An hour later the guns stopped. The place was silent. Trails of blood trickled along the ground heading out of camp toward the gulches. Hundreds of Indians lay dead or dying on the frosted earth alongside a score of soldiers, hit mostly by the fire of their own Hotchkisses. Clouds filled the sky, and soon a heavy snow began to fall. Three days later, New Year’s Day 1891, after the blizzard had passed, a burial party was sent to pull the frozen Indians from beneath the blanket of snow and dump them in a long ditch, piled one upon another like so much cordwood, until the pit was full. Many of the corpses were naked because soldiers had stripped the ghost shirts from the dead to take home as souvenirs.
General Miles scrambled to distance himself from what public outrage there was over the massacre at Wounded Knee. He relieved Forsyth of command and convened a court of inquiry, which exonerated the colonel. Miles protested, but his immediate superior, General John M. Schofield, together with Secretary of War Redfield Proctor, eventually reinstated Forsyth’s command.

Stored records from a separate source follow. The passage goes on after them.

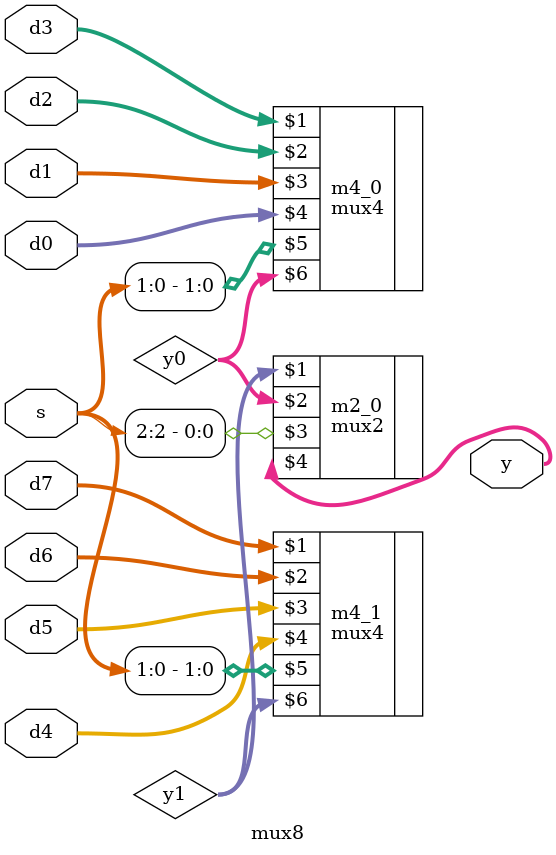
<source format=sv>
module mux8(input logic [31:0]d7, input logic [31:0]d6, input logic [31:0]d5, input logic [31:0]d4, input logic [31:0]d3,
				input logic [31:0]d2, input logic [31:0]d1, input logic [31:0]d0, input logic [2:0]s  , output logic [31:0]y); 

	logic [31:0]y0;
	logic [31:0]y1;
	
	mux4 m4_0(d3, d2, d1, d0, s[1:0], y0);
	mux4 m4_1(d7, d6, d5, d4, s[1:0], y1);
	
	mux2 m2_0(y1, y0, s[2], y);

endmodule


</source>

In the meantime, the massacre at Wounded Knee caused hostile and friendly Sioux factions to unite. Even though Chief Red Cloud protested and repudiated his people’s participation, on December 30, Sioux under Kicking Bear attacked the 7th Cavalry near the Pine Ridge Agency along White Clay Creek. At first it looked like it might be another Custer debacle, but black troopers of the 9th Cavalry rode to the rescue and drove off the Indians.
General Miles acted quickly to assemble a force of 8,000 troops, deploying them to surround the Sioux, who had returned to the Stronghold. This time Miles was careful, acting slowly and deliberately to contract the ring — almost gently — around the Indians. As he did this, he urged them to surrender, and he pledged good treatment. Whether anyone believed Miles or not, it had become clear that what the Ghost Dance foretold was a hope forlorn. The Sioux laid down their arms on January 15, 1891, bringing decades of war to an end. While lives were lost on both sides at White Clay Creek and in other skirmishes here and there, the massacre at Wounded Knee is generally considered to be the last major engagement of the Indian wars.